In the traditional multi-mobile machine control method, the states of the front formation and the rear formation are usually determined when the positions are assigned, then an optimization algorithm is adopted to distribute the corresponding relation between the robots and the end positions, and when the movement planning is carried out, a method such as sequential assignment or preferential assignment is adopted, so that the mobile robots reach the distributed target positions, and the purposes of avoiding collision and collision are achieved.
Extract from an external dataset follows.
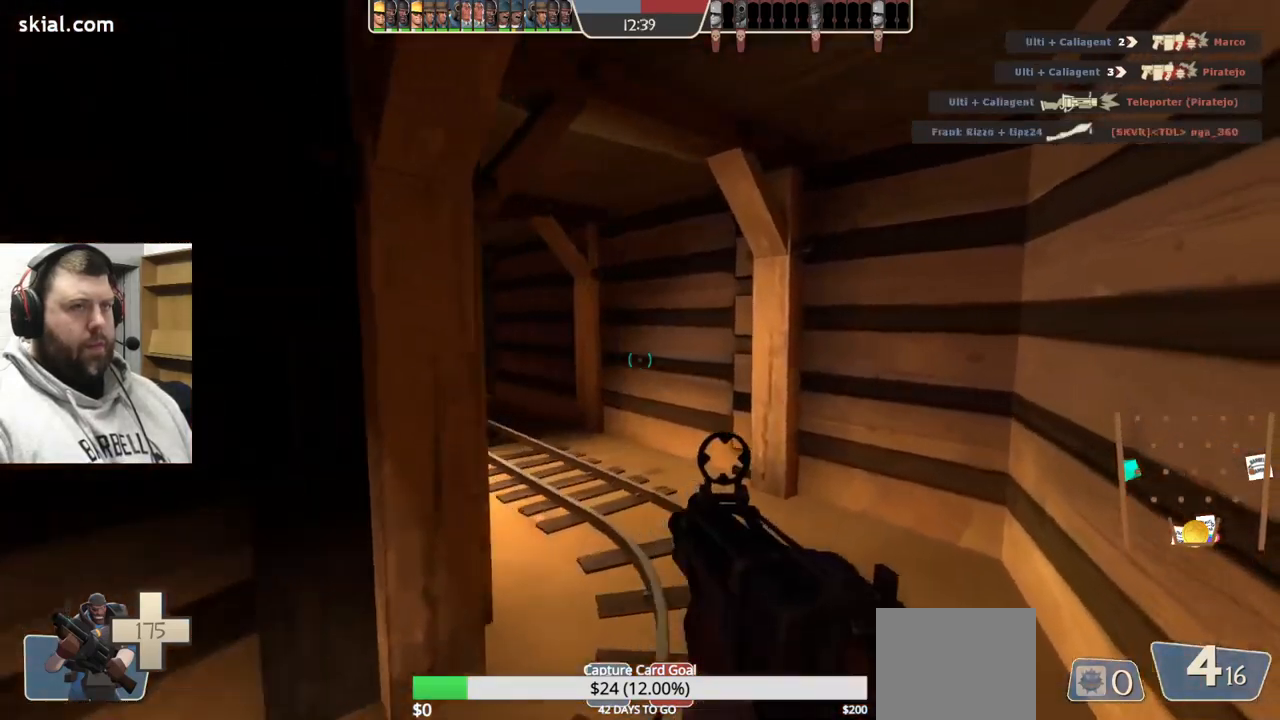
{"buttons": ["SQUARE"], "left_stick": "up", "right_stick": "center", "events": [[67, "right_stick", "left"], [200, "right_stick", "center"], [250, "left_stick", "up"], [350, "SQUARE", "down"], [400, "SQUARE", "up"], [467, "SQUARE", "down"]]}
This approach is inefficient and cannot cope with complex scenes.
Therefore, a multi-mobile robot control method is needed to be capable of rapidly completing position assignment and real-time motion planning, so that a plurality of mobile robots can act at the same time to complete position assignment tasks without collision.
Disclosure of Invention
In view of the above-mentioned shortcomings of the prior art, an object of an embodiment of the present application is to provide a method, an apparatus and an electronic device for acquiring a control/dispatch model of a multi-mobile robot, which can rapidly complete position assignment and real-time motion planning, so that a plurality of mobile robots can act simultaneously to complete a position assignment task without collision.
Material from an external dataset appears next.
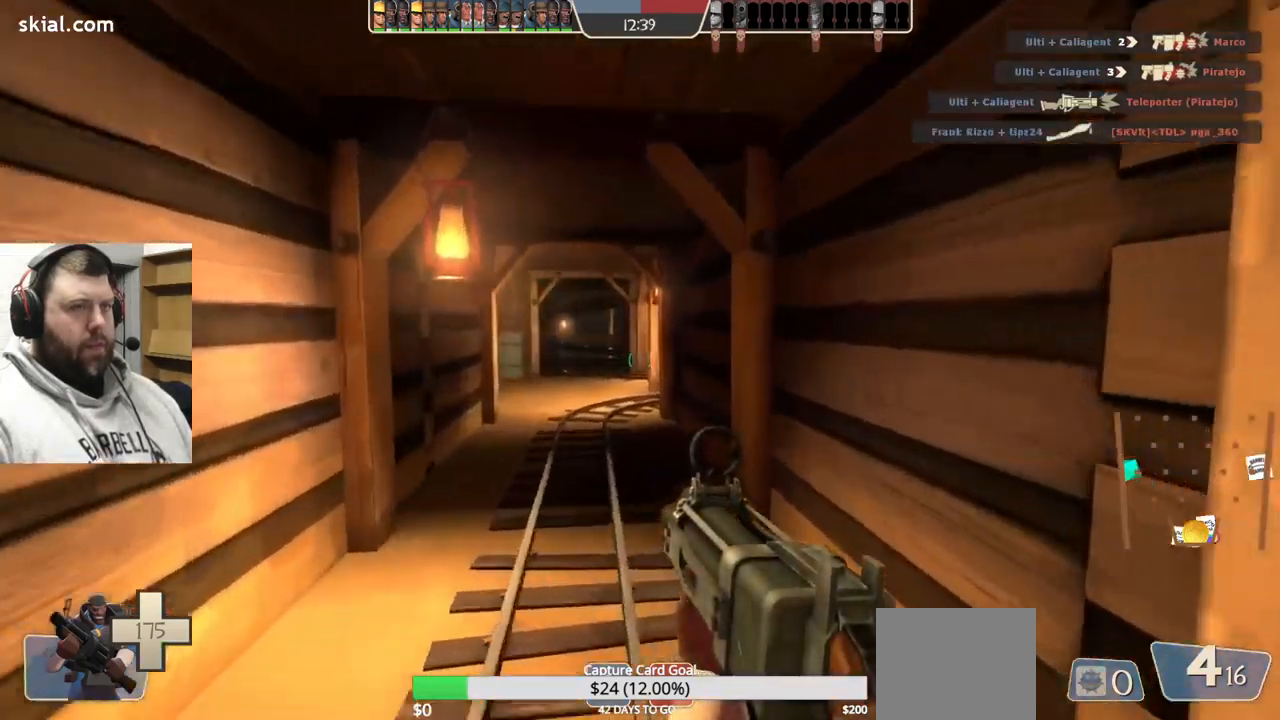
{"buttons": [], "left_stick": "up", "right_stick": "center", "events": [[67, "SQUARE", "up"], [167, "SQUARE", "down"], [317, "SQUARE", "up"], [383, "SQUARE", "down"], [483, "SQUARE", "up"]]}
In a first aspect, an embodiment of the present application provides a method for acquiring a dispatch model of a multi-mobile robot, including the steps of:
A1. establishing a multi-agent reinforcement learning algorithm simulation scene according to initial position information, collision radius and priority level information, obstacle center position information and collision radius information of an application scene and target position information of a plurality of mobile robots; taking each mobile robot as an intelligent body in the simulation scene, and setting the movable direction of each intelligent body;
A2. setting an Actor network and a Critic network for each intelligent agent based on a multi-intelligent-agent depth deterministic strategy gradient algorithm;
A3. repeating training the Actor network and the Critic network according to a preset reward and punishment mechanism, and taking the maximum total rewards of all the agents as targets until all the agents reach target positions, wherein the average rewards obtained by all the agents are not promoted;
the preset reward and punishment mechanism is as follows: rewarding based on the distance between the agent and the closest target location, the agent increasing a first negative value upon collision and a second negative value each time a search is performed before reaching the target location.
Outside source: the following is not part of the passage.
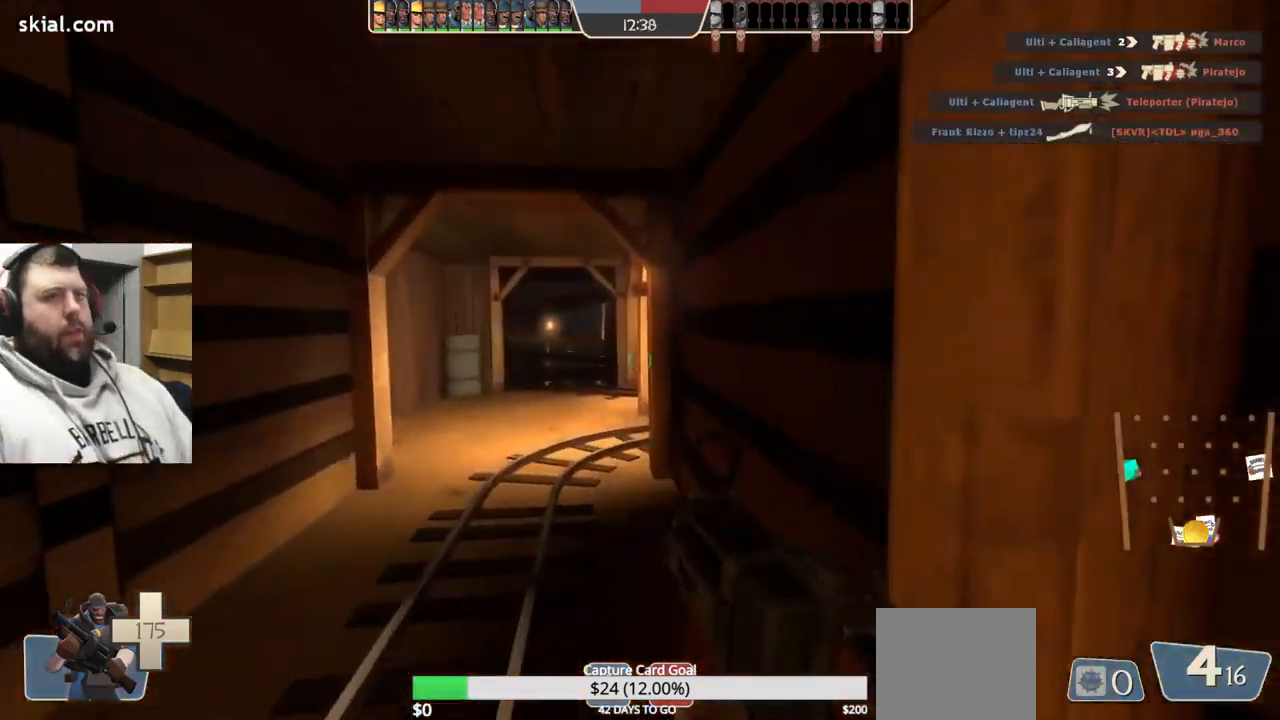
{"buttons": [], "left_stick": "up", "right_stick": "center", "events": [[67, "SQUARE", "down"], [150, "SQUARE", "up"]]}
In the method for acquiring the multi-mobile robot dispatch model, in step A3, the priority level information of the mobile robot is used as the weight value of the corresponding intelligent agent; weighting and adding the reward values acquired by all the agents as the total reward; and the average prize is calculated using the formula:
wherein,for average rewarding->Prize value for the ith agent, < +.>Is the weight value of the ith agent.
In a second aspect, an embodiment of the present application provides a method for controlling a multi-mobile robot, including the steps of:
s1, acquiring initial position information and identity identification information of each mobile robot;
s2, acquiring target position information;
s3, acquiring a multi-mobile robot dispatch model; the multi-mobile robot dispatch model is obtained through the multi-mobile robot dispatch model obtaining method;
s4, inputting the initial position information, the identity identification information and the target position information into the multi-mobile robot dispatch model to acquire destination information and motion path information assigned to each mobile robot;
s5, the destination information and the motion path information are sent to the corresponding mobile robot.
In the multi-mobile robot control method, in step S5, motion path information is sent to the corresponding mobile robot step by step, and the motion path information of each step includes motion direction information and pushing force information.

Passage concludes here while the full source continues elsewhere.